[WORK REQUIRED]:
The lines from the start of the records through the one containing "left ankle: (73, 1511)" are to be transcribed exactly, and nothing else.

[Source records]
========

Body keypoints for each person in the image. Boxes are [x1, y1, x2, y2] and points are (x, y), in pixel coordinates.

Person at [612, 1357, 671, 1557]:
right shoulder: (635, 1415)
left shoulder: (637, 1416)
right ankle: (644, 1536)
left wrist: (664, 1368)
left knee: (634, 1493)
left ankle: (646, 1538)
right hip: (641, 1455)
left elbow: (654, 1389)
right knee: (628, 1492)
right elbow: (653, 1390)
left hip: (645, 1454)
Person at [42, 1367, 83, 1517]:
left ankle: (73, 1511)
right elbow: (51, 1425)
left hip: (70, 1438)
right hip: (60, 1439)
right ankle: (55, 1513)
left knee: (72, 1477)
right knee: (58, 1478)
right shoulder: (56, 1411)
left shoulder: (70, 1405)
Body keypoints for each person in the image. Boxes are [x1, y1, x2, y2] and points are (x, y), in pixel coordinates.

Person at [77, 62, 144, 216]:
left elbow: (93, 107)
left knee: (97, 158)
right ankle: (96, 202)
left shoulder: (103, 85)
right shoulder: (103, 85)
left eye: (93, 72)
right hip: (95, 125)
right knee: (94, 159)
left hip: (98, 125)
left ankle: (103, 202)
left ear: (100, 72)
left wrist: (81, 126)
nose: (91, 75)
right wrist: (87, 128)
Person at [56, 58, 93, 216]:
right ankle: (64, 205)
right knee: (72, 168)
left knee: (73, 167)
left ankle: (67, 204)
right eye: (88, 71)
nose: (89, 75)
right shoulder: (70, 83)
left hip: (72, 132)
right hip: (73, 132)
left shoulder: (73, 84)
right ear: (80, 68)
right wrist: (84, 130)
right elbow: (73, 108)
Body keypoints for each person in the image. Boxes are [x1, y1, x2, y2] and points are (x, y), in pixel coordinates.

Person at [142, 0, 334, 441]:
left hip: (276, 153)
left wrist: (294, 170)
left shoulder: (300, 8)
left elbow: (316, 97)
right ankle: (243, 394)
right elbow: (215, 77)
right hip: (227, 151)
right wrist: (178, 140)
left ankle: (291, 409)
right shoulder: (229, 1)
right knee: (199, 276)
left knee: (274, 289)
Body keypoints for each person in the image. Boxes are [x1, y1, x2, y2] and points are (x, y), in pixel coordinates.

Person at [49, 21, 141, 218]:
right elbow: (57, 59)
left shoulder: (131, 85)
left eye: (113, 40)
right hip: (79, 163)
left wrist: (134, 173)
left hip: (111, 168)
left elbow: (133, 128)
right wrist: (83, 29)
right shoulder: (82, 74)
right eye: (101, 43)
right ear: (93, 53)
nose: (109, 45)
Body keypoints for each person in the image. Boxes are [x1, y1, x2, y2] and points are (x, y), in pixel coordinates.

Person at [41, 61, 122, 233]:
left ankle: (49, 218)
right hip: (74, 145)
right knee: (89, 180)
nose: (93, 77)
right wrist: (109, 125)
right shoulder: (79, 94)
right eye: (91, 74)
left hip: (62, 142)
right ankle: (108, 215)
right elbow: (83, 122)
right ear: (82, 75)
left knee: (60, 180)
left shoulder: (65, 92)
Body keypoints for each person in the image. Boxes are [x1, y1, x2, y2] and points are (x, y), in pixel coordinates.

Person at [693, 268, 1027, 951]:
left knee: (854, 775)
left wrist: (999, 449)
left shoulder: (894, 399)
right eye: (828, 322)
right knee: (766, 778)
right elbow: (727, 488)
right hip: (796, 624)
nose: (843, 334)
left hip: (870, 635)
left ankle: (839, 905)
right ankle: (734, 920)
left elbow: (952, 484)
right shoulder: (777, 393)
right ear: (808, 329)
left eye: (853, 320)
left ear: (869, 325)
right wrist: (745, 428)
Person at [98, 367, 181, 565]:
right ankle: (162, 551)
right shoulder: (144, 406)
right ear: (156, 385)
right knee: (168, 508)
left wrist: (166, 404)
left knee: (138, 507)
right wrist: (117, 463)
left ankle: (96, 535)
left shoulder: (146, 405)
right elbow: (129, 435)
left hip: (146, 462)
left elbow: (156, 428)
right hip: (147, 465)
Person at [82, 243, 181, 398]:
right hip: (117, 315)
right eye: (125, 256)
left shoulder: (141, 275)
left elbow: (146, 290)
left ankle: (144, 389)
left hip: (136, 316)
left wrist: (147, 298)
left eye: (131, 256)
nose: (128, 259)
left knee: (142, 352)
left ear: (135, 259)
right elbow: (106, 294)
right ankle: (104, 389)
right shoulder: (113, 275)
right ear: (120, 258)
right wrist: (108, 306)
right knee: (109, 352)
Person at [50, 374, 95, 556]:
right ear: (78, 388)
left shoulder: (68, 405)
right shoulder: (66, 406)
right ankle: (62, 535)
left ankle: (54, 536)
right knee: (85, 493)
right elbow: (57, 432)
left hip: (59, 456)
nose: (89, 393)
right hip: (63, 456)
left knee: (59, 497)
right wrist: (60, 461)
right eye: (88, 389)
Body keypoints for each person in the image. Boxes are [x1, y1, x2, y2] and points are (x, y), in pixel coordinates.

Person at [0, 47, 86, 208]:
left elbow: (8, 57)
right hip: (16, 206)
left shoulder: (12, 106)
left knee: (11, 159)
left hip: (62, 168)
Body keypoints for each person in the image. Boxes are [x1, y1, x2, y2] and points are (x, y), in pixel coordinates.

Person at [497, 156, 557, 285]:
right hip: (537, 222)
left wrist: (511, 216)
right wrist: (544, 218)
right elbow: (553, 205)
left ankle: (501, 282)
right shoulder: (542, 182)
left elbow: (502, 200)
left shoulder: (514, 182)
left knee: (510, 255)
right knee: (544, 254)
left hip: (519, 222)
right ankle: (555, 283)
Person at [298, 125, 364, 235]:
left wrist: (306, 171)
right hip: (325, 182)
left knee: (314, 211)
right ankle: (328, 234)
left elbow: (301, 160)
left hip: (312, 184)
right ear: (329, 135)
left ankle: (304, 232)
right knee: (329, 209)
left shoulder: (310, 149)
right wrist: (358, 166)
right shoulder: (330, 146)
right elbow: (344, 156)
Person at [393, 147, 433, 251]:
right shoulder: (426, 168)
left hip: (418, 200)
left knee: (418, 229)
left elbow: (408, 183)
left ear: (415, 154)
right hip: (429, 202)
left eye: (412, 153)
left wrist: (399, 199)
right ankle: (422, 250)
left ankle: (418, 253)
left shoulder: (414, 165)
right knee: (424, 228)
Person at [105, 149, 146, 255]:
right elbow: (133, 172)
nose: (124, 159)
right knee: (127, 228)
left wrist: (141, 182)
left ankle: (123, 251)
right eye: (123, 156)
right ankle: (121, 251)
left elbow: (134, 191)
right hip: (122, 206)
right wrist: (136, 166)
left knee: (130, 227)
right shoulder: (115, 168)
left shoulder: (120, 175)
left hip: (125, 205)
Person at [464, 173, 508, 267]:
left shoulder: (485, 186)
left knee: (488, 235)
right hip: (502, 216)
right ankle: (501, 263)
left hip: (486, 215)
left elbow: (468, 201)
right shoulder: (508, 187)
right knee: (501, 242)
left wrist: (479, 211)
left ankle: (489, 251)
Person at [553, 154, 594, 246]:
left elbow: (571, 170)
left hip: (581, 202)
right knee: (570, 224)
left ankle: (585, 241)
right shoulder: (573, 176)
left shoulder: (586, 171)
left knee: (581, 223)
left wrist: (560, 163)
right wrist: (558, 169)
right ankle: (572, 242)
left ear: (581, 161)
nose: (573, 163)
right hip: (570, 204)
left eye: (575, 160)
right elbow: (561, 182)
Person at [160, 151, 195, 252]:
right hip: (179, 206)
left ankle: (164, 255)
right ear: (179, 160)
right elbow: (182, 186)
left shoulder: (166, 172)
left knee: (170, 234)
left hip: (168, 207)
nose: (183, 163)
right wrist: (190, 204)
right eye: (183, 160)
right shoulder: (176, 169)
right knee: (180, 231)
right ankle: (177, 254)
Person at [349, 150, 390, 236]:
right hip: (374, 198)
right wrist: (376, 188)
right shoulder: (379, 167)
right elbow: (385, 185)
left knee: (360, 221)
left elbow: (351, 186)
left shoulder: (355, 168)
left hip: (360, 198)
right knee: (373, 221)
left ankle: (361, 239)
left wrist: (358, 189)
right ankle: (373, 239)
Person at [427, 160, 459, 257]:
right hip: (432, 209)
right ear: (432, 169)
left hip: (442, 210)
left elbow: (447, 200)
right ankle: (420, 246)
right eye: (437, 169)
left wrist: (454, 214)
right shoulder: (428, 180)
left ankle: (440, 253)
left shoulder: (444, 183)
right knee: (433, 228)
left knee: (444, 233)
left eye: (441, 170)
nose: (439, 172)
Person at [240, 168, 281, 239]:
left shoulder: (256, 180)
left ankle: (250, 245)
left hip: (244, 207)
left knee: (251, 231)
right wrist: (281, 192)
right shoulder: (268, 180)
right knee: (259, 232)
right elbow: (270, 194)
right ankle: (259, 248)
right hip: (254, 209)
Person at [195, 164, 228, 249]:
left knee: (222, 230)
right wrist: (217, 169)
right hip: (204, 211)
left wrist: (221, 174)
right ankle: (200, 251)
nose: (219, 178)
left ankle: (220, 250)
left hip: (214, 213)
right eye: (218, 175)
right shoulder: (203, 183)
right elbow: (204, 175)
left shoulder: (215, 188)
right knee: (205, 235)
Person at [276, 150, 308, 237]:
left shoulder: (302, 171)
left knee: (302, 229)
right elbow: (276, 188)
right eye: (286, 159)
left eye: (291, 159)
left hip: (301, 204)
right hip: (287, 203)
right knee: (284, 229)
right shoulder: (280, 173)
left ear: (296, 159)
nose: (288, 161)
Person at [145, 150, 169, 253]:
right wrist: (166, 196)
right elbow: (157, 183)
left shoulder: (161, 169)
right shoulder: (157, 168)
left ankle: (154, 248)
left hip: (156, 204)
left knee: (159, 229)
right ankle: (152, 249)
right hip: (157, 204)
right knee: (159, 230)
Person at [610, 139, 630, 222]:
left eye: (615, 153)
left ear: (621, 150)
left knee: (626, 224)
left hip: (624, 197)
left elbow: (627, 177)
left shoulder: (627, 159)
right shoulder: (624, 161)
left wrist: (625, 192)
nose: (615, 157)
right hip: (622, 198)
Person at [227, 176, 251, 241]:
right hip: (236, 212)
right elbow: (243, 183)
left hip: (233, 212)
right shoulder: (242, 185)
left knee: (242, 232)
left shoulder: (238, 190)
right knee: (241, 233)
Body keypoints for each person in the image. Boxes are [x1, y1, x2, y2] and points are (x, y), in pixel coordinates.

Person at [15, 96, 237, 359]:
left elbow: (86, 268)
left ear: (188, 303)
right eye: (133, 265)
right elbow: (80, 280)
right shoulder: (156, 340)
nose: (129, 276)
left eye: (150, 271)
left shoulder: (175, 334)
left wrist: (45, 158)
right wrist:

========

[ANSWER TO THE EXERCISE]:
Body keypoints for each person in the image. Boxes are [x1, y1, x2, y2] and points are (x, y), in pixel coordinates.

Person at [612, 1357, 671, 1557]:
right shoulder: (635, 1415)
left shoulder: (637, 1416)
right ankle: (644, 1536)
left wrist: (664, 1368)
left knee: (634, 1493)
left ankle: (646, 1538)
right hip: (641, 1455)
left elbow: (654, 1389)
right knee: (628, 1492)
right elbow: (653, 1390)
left hip: (645, 1454)
Person at [42, 1367, 83, 1517]:
left ankle: (73, 1511)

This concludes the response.